▸ TEXT FOR ANALYSIS:

════

3. Do we want to support retractions in iteration?
I think support iteration is  a very complicated function。I am not sure,
but i think the implementation of the iteration may be implemented
according to the current batch mode, and the retraction is temporarily not
supported, assuming that the trained data will not be updated in the
current iteration. The updated data will be used in the next iteration.  So
I think we should in-depth discussion  in a new threading.

BTW, I find that you have had leave the very useful comments in the google
doc:
https://docs.google.com/document/d/1tnpxg31EQz2-MEzSotwFzqatsB4rNLz0I-l_vPa5H4Q/edit#

Thanks again for both your mail feedback and doc comments !

Best,
Jincheng



Fabian Hueske <fhue...@gmail.com> 于2018年11月6日周二 下午6:21写道：

> Thanks for the replies Xiaowei and others!
>
> You are right, I did not consider the batch optimization that would be
> missing if the DataSet API would be ported to extend the DataStream API.
> By extending the scope of the Table API, we can gain a holistic logical &
> physical optimization which would be great!
> Is your plan to move all DataSet API functionality into the Table API?
> If so, do you envision any batch-related API in DataStream at all or should
> this be done by converting a batch table to DataStream? I'm asking because
> if there would be batch features in DataStream, we would need some
> optimization there as well.
>
> I think the proposed separation of Table API (stateless APIs) and
> DataStream (APIs that expose state handling) is a good idea.
> On a side note, the DataSet API discouraged state handing in user function,
> so porting this Table API would be quite "natural".
>
> As I said before, I like that we can incrementally extend the Table API.
> Map and FlatMap functions do not seem too difficult.
> Reduce, GroupReduce, Combine, GroupCombine, MapPartition might be more
> tricky, esp. if we want to support retractions.

════

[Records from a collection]
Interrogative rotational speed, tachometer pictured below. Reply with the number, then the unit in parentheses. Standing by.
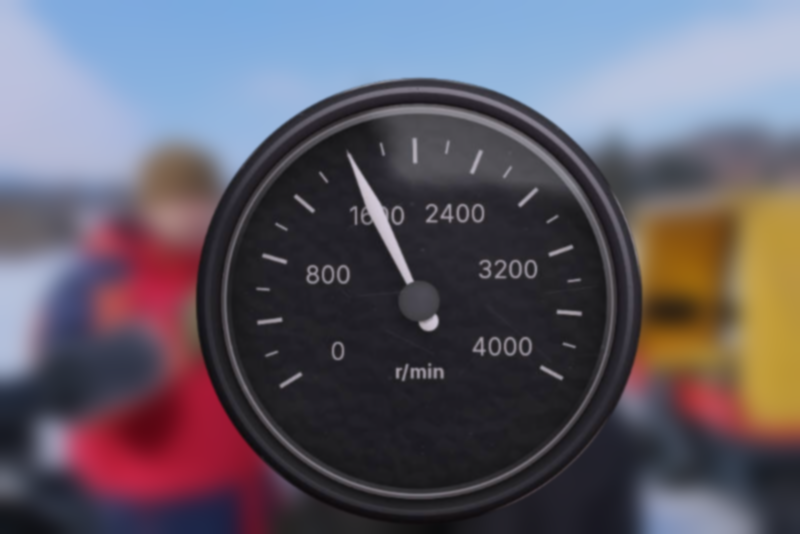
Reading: 1600 (rpm)
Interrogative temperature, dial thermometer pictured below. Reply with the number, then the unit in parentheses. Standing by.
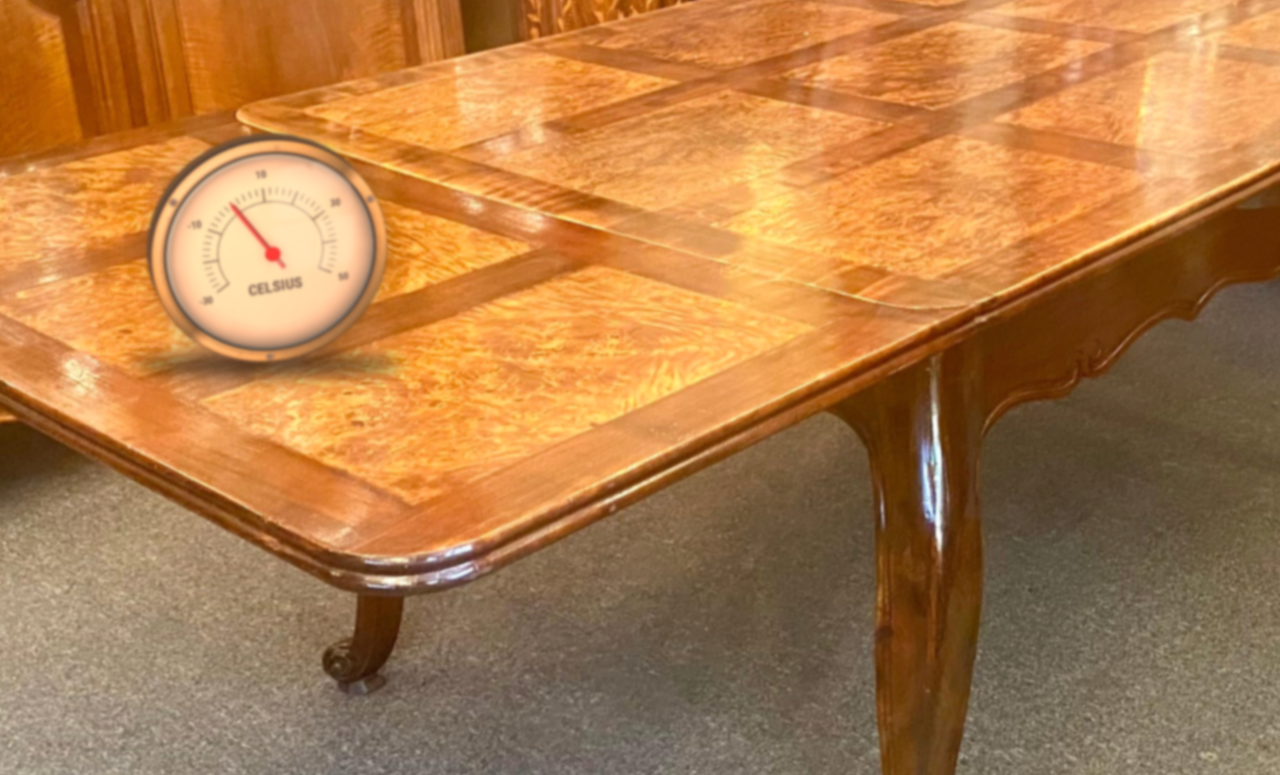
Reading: 0 (°C)
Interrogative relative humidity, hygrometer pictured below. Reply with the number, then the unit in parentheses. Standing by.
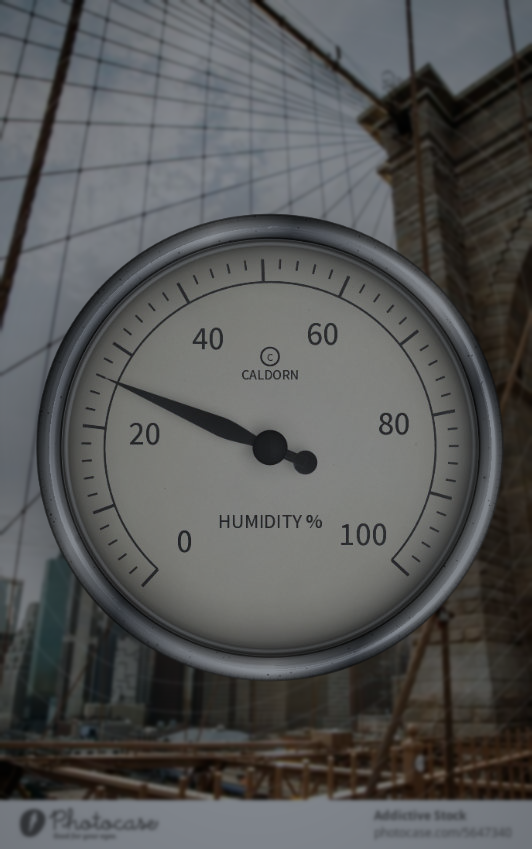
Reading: 26 (%)
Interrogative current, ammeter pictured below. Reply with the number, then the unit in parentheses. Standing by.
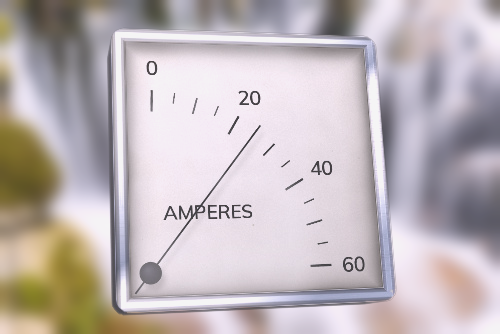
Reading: 25 (A)
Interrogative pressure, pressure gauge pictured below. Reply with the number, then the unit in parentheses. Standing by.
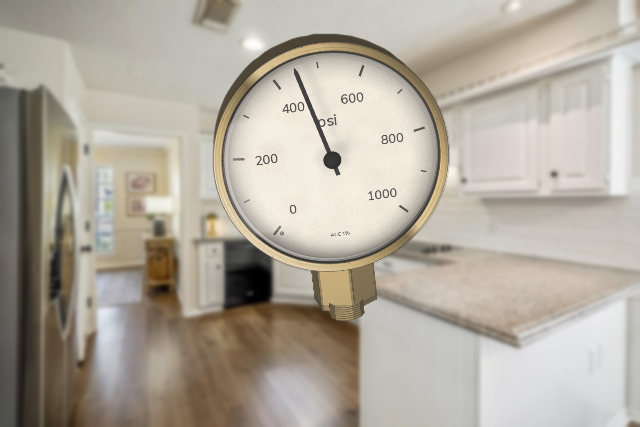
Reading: 450 (psi)
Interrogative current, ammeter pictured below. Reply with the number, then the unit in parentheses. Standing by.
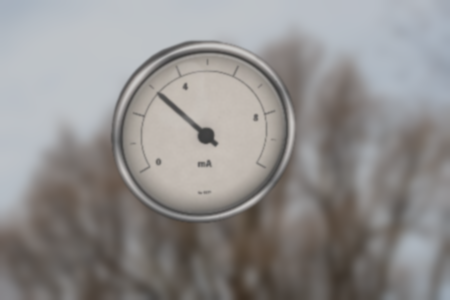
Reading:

════

▸ TO DO:
- 1) Summarize the mailing-list thread about the Table API in two sentences.
- 2) In the mailing-list thread about the Table API, which functions does Fabian Hueske say might be more tricky than Map and FlatMap?
- 3) Write the next part of the mailing-list thread about the Table API, starting after its last sentence.

▸ EXERCISE RESULTS:
- 1) Jincheng suggests that iteration could follow the current batch mode without supporting retraction for now, with updated data used in the next iteration, and proposes discussing it further in a new thread. In the quoted message, Fabian Hueske agrees that extending the Table API would allow holistic logical and physical optimization, asks whether all DataSet API functionality will move into it, and supports separating the stateless Table API from the state-handling DataStream API.

- 2) Reduce, GroupReduce, Combine, GroupCombine, and MapPartition.

- 3)
> Iterations should be a challenge. I assume that Calcite does not support
> iterations, so we probably need to split query / program and optimize parts
> separately (IIRC, this is also how Flink's own optimizer handles this).
> To what extend are you planning to support explicit physical operations
> like partitioning, sorting or optimizer hints?
>
> I haven't had a look in the design document that you shared. Probably, I
> find answers to some of my questions there ;-)
>
> Regarding the question of SQL or Table API, I agree that extending the
> scope of the Table API does not limit the scope for SQL.
> By adding more operations to the Table API we can expand it to use case
> that are not well-served by SQL.
> As others have said, we'll of course continue to extend and improve Flink's
> SQL support (within the bounds of the standard).
>
> Best, Fabian
>
> Am Di., 6. Nov. 2018 um 10:09 Uhr schrieb jincheng sun <
> sunjincheng...@gmail.com>:
>
> > Hi Jark,
> > Glad to see your feedback!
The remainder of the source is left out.